Quelles observations peux-tu tirer jusqu’à maintenant de tes travaux ?

Je remarque que la littérature disponible sur la question de la relocalisation en contexte d’inondation provient principalement des États-Unis. Certains concepts très présents dans cette littérature ne sont pas applicables ou mobilisables au Québec. Par exemple, aux États-Unis, la question raciale est incontournable alors qu’elle pourrait difficilement être traitée à Matane. En fait, je dirais même qu’il y a tout un travail à faire pour le développement de la littérature sur la relocalisation liée aux inondations en contexte québécois ! D’autant plus qu’un élément majeur, la question des locataires-propriétaires, est presque complètement délaissé dans la littérature et dans les programmes en place.

Matane, 2025. Crédits: Pascale Chagnon.

Quelles pistes aimerais-tu explorer dans des recherches futures ?

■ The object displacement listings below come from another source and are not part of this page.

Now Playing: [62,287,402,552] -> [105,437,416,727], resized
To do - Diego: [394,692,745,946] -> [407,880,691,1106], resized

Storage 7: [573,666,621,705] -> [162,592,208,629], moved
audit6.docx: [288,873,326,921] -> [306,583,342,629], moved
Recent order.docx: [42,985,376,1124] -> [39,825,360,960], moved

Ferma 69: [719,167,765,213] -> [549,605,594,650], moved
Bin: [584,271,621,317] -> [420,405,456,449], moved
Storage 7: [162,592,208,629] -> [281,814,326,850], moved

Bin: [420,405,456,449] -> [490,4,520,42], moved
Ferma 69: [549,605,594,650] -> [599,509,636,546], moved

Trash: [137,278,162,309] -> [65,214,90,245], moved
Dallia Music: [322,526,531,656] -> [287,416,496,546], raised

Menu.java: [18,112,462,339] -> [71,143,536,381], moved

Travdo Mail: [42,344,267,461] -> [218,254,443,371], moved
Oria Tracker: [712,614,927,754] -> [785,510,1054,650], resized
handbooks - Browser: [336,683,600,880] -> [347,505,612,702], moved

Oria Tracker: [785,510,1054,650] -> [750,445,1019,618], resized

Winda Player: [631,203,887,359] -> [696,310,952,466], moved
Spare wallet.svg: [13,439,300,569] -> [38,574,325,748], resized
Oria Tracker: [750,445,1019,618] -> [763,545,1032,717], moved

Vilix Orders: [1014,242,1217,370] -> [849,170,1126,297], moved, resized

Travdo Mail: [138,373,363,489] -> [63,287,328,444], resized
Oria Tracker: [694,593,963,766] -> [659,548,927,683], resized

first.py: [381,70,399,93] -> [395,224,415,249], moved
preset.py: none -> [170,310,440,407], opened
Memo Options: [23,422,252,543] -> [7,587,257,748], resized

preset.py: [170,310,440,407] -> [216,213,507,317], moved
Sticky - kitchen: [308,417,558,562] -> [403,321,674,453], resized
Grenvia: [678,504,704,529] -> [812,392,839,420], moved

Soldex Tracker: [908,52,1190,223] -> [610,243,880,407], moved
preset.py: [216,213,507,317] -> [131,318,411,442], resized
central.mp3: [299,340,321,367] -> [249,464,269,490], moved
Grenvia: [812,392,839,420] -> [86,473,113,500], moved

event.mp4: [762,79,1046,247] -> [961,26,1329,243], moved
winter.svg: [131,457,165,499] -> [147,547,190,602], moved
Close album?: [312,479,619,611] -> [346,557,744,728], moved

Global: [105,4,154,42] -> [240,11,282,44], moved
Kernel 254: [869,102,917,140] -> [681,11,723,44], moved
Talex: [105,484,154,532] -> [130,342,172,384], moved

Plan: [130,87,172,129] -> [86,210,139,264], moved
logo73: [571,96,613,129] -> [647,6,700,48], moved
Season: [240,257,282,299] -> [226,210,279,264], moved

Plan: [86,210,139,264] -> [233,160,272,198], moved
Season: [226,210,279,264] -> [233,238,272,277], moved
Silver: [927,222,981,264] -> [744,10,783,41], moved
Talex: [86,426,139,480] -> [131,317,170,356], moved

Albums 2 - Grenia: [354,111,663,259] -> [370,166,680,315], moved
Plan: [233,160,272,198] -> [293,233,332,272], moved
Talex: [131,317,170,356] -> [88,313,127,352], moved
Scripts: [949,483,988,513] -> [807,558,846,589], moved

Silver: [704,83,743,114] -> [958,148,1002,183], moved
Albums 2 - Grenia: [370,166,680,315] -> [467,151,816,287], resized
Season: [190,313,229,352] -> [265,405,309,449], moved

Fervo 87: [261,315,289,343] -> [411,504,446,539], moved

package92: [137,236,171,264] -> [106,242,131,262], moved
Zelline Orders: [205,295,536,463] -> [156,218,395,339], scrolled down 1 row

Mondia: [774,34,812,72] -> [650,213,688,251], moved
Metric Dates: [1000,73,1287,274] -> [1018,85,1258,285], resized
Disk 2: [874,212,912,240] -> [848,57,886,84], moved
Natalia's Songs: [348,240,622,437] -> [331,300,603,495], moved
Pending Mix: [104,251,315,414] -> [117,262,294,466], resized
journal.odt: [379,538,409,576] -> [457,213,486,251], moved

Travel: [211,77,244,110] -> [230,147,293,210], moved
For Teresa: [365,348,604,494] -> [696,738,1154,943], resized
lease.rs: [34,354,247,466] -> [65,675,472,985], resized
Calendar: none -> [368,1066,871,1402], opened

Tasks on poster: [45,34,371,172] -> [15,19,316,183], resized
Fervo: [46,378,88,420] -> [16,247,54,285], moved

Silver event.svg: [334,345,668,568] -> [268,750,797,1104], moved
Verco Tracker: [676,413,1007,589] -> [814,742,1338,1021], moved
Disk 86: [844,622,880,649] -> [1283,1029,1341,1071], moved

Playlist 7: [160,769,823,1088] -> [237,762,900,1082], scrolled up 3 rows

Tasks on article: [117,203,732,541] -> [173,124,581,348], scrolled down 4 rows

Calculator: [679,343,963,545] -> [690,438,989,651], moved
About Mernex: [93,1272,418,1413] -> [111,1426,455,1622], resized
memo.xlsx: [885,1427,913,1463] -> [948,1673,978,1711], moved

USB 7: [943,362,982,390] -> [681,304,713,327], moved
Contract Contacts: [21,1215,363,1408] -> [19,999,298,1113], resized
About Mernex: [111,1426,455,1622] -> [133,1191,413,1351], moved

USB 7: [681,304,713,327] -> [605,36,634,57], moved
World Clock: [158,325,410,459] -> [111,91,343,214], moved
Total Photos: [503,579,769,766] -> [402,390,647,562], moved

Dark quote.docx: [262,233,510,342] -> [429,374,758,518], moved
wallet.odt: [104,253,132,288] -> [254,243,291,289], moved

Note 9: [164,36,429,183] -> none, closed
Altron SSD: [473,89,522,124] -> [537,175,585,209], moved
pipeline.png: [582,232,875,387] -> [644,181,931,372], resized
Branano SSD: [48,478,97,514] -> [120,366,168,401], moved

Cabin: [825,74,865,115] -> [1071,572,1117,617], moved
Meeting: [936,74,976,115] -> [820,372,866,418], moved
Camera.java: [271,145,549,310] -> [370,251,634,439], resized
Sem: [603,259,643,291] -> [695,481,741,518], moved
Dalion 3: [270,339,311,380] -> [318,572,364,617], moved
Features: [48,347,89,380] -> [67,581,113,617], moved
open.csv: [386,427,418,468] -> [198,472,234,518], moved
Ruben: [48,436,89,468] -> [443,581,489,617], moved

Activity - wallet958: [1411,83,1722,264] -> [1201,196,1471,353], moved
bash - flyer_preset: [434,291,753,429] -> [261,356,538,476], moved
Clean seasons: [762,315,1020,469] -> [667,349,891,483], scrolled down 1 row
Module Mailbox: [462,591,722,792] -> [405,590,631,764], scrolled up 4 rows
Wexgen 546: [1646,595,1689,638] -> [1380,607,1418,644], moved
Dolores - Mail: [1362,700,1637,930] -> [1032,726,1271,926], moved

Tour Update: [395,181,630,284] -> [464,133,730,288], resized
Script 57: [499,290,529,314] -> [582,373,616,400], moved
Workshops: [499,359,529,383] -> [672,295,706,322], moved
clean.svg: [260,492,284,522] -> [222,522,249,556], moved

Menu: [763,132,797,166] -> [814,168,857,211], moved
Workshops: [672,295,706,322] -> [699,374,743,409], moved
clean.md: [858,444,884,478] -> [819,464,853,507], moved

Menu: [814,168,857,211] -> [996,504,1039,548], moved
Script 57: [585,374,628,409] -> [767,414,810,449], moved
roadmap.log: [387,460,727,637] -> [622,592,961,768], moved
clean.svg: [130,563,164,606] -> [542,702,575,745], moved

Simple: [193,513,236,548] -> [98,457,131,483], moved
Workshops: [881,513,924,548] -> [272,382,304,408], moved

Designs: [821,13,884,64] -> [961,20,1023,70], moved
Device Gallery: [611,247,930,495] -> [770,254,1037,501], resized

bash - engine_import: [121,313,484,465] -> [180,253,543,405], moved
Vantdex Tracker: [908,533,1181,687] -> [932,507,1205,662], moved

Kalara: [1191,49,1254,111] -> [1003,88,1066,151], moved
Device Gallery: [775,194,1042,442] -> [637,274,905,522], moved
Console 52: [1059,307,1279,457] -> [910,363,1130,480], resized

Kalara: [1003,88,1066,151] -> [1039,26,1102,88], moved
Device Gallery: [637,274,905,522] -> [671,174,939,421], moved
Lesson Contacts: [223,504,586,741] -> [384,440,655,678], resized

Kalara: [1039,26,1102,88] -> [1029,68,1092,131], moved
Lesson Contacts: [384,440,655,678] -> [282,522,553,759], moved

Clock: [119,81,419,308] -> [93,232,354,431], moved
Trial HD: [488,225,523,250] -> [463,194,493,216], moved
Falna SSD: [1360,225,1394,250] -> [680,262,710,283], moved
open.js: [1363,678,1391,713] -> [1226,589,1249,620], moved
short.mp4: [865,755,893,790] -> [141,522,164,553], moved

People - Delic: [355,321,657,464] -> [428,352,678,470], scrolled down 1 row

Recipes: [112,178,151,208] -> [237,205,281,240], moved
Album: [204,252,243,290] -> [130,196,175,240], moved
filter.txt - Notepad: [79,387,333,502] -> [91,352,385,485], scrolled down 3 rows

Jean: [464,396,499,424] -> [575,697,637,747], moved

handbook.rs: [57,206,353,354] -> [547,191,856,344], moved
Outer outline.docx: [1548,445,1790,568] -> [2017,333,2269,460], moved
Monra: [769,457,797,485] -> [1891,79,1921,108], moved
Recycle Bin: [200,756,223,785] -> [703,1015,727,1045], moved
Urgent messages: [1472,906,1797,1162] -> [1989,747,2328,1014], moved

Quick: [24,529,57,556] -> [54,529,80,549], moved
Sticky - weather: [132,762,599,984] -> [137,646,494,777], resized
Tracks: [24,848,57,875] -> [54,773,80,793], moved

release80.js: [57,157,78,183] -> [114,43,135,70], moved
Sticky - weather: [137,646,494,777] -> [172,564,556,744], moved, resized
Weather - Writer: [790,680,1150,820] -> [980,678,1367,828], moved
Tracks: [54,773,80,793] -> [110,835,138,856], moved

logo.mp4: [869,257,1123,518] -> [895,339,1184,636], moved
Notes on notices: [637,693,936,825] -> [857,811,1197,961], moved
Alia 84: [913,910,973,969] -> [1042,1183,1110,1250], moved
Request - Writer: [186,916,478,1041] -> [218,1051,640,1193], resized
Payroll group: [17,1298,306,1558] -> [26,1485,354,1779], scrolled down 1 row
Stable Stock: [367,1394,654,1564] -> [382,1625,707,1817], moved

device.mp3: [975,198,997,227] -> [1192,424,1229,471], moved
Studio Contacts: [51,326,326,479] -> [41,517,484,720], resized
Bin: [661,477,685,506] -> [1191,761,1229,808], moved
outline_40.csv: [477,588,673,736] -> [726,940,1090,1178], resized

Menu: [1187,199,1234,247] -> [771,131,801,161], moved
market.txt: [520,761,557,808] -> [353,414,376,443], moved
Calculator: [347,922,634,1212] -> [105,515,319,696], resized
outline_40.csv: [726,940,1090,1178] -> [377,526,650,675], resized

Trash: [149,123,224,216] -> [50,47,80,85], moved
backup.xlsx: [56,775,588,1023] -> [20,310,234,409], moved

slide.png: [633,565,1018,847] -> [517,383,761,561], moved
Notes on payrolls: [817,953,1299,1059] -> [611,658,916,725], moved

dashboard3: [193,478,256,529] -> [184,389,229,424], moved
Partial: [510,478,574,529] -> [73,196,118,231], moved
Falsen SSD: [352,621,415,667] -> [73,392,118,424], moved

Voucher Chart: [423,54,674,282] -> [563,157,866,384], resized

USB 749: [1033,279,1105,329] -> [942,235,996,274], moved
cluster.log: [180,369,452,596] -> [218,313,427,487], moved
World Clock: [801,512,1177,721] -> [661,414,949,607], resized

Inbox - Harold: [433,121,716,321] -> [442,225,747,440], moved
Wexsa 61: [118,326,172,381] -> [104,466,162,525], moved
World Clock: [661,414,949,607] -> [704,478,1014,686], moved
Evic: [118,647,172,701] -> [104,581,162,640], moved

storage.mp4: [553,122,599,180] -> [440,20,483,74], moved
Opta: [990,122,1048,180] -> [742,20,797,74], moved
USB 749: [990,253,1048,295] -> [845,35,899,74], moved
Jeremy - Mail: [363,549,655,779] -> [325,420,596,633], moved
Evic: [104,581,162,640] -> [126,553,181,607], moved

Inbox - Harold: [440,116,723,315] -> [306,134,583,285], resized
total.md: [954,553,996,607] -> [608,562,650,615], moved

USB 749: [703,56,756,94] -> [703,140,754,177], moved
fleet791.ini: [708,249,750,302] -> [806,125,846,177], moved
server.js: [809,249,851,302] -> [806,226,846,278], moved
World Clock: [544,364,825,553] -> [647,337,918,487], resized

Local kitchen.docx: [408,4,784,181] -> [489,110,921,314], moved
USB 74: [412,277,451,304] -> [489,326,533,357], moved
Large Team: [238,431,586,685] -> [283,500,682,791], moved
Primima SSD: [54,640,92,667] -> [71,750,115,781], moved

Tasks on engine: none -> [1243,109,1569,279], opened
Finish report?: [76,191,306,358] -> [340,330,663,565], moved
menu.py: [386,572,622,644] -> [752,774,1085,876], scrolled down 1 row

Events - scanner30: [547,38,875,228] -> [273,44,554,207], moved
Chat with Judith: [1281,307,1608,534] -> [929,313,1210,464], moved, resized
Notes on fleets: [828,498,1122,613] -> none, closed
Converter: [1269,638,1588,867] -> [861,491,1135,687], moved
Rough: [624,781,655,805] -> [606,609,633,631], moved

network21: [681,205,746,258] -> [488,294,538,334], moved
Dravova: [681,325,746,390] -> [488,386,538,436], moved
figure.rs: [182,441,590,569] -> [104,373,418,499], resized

J’ai une certaine fascination pour ce qui se passe dans certains pays lointains. Certaines îles du Pacifique comme Fidji, Vanuatu, Tuvalu, etc., sont en première ligne face à la montée des eaux. Ultimement, ces dernières risquent la disparition complètement, forçant des populations entières à la relocalisation.

Comment évalues-tu la contribution de tes recherches sur l’évolution des débats publics en aménagement?

Chose certaine, les changements climatiques vont provoquer de plus en plus de relocalisations. On ne pourra pas y échapper… J’aimerais que mes travaux puissent orienter les programmes d’adaptation aux inondations de manière à les rendre plus équitables. Actuellement, les programmes bougent en fonction du politique, d’un gouvernement à l’autre, mais aussi en fonction des mouvements de personnel au sein des municipalités. Je souhaite que mes travaux fournissent des balises claires pour les prochaines moutures des programmes, une assise permettant d’établir une liste d’incontournables pour favoriser l’équité dans les démarches.

Comment te décrirais-tu comme chercheuse ?

Je suis une personne ordonnée, curieuse, avec une bonne capacité d’adaptation. Comme je m’intéresse aux questions de la justice et de l’équité, c’est sûr que j’adopte un angle critique dans mes travaux. Je suis aussi quelqu’un de très impliqué dans toutes sortes d’initiatives. À côté de mon doctorat, je travaille notamment, au sein du Labo Équité-Climat. Le laboratoire s’intéresse à la question de l’équité dans les démarches d’adaptation aux changements climatiques. L’objectif du laboratoire est de créer une boîte à outils pour les acteurs et actrices du milieu afin de leur permettre de mieux prendre en compte l’équité dans les démarches climatiques. Il s’agit pour moi d’une belle opportunité pour travailler la question de l’équité sous d’autres coutures au sein d’une équipe pluridisciplinaire.

Quels conseils donnerais-tu à quelqu’un qui souhaite entamer des études supérieures ?

Mon premier conseil : trouver une bonne direction (présente et compétente) ! Évidemment, c’est important de travailler sur un sujet qui nous intéresse… Toutefois, je suis d’avis que l’intérêt se développe aussi au fur et à mesure. De plus, le choix d’un sujet de recherche se fait souvent à tâtons, en discutant avec sa direction et par le biais d’opportunités qui se présentent parfois de manière inattendue. En gardant l’esprit ouvert, il est plus facile de se laisser surprendre !

 


Entrevue réalisée par Melina Marcoux, coordonnatrice du CRAD, 2025.